A artista franco-iraniana Marjane Satrapi, conhecida mundialmente pelo quadrinho e pelo filme Persépolis, no qual contou sua infância na República Islâmica do Irã, morreu em Paris, aos 56 anos, um ano após a morte de seu marido.
"Marjane Satrapi morreu de tristeza mais de um ano após o falecimento de Mattias Ripa, seu marido e o amor de sua vida", indicaram seus familiares em um comunicado transmitido nesta quinta-feira (4) à AFP. Produtor, ator e diretor sueco, Mattias Ripa morreu em 8 de abril de 2025.
O presidente da França, Emmanuel Macron, expressou suas "sentidas condolências" à família de Marjane Satrapi e prestou homenagem a "uma artista imensa que transformou uma infância iraniana em uma fábula universal".
— Marjane era uma artista extraordinária e uma mulher encantadora que encarnava a alegria da criação e a tristeza do exílio e das lembranças dolorosas. Hoje a choramos — reagiu Thierry Frémaux, em declaração à AFP.
Publicações no Instagram
Sua conta no Instagram mostrava as marcas da dor causada pela perda do marido em 2025. Em várias publicações, uma mensagem dizia: "I lost the love of my life" ("Perdi o amor da minha vida").

Trajetória de Marjane Satrapi
Exilada na França desde 1994 e naturalizada francesa em 2006, ela ganhou notoriedade com sua saga autobiográfica Persépolis (2000), na qual relata sua juventude no Irã sob o sistema dos mulás, a repressão sofrida pelo povo iraniano e sua dolorosa partida para a Europa.

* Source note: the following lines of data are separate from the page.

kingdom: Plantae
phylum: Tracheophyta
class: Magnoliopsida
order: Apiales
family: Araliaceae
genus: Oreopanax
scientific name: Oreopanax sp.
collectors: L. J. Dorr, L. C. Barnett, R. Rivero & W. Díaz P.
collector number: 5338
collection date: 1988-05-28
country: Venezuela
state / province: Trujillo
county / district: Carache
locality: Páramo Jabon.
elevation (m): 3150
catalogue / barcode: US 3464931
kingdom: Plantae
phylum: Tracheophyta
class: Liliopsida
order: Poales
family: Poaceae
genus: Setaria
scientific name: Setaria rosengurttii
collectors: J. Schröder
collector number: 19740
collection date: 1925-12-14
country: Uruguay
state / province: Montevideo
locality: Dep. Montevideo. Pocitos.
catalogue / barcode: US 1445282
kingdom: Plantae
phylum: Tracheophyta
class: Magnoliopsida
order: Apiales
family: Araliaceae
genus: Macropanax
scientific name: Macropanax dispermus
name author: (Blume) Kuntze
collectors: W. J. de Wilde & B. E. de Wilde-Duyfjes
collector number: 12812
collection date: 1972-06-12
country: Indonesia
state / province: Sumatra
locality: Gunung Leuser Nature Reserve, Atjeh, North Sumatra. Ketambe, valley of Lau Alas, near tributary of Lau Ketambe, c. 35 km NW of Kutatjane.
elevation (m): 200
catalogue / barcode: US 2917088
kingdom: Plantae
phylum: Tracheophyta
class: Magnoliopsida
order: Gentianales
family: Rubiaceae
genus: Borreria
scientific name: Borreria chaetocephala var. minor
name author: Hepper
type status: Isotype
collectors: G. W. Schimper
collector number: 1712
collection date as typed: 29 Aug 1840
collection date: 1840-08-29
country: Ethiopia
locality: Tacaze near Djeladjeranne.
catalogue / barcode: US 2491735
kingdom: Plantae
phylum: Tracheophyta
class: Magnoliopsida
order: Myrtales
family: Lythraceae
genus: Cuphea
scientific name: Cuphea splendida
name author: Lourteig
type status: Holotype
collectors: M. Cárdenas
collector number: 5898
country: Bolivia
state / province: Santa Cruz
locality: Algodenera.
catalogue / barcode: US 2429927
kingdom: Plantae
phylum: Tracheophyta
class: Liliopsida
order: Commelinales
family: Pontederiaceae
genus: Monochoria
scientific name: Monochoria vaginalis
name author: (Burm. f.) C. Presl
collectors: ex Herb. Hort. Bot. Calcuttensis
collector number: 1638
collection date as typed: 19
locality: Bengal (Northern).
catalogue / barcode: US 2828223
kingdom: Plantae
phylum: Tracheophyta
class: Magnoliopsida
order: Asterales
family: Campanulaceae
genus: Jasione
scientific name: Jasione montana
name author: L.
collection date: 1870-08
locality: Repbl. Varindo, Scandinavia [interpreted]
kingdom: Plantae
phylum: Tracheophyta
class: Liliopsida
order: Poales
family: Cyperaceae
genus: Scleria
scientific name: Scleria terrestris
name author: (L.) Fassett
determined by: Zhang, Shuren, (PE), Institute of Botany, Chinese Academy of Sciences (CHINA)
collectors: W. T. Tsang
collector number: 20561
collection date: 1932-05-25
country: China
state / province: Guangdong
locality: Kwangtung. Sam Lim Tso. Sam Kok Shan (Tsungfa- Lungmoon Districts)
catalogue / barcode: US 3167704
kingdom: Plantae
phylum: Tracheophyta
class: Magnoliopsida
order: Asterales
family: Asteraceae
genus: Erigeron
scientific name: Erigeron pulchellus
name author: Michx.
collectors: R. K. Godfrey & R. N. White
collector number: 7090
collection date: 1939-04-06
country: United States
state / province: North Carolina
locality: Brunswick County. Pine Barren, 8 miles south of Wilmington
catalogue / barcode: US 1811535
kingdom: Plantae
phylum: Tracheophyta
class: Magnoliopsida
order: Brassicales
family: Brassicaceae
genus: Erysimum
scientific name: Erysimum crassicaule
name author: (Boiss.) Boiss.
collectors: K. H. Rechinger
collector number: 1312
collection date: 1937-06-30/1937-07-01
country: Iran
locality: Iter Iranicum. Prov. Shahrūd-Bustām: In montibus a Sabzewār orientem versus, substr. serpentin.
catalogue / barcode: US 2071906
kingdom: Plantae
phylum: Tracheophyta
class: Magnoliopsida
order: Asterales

A artista franco-iraniana retratou, com um traço simples e em preto e branco, a complexidade da sociedade iraniana e o choque íntimo e político provocado pela chegada ao poder do aiatolá Ruhollah Khomeini em 1979.
— Essa imagem da mulher corvo e do homem barbudo integrista, que vocês puderam ver na televisão, é o que o governo permitia que fosse mostrado. Mas o Irã é uma ditadura, e uma ditadura não mostra tudo — declarou em 2003, lamentando os “clichês” que cercam seu país natal.
Persépolis, adaptado para o cinema em 2007 pela própria autora junto com Vincent Paronnaud, ganhou o prêmio do júri no Festival de Cannes e também foi indicado ao Oscar de melhor filme de animação.
— Embora este filme seja universal, quero dedicá-lo a todos os iranianos — declarou em Cannes a artista, que nos últimos anos continuou denunciando as autoridades da República Islâmica do Irã.
Firme opositora das autoridades de Teerã, em 2023 coordenou o livro Femme, vie, liberté (Mulher, vida, liberdade), no qual um grupo de artistas ilustrou os protestos no Irã após a morte, em 2022, da jovem curdo-iraniana Mahsa Amini, falecida sob custódia policial depois de ser detida por usar o véu de forma considerada inadequada.
Em 2024, Satrapi, autora também de Bordados (2003) e Frango com Ameixas (2004), ambos inspirados em seu país natal, recebeu na Espanha o prêmio Princesa das Astúrias de Comunicação e Humanidades por ser "uma voz essencial na defesa dos direitos humanos e da liberdade".
Um ano depois, Satrapi recusou a Legião de Honra francesa para denunciar "a atitude hipócrita da França em relação ao Irã", onde voltava a ocorrer forte repressão.
A artista criou, em fevereiro deste ano, a Fundação para o cinema Mattias e Marjane Ripa-Satrapi, no âmbito da Academia de Belas Artes francesa, da qual era membro, com a missão de "apoiar estudantes estrangeiros em seu projeto de estudar cinema em Paris".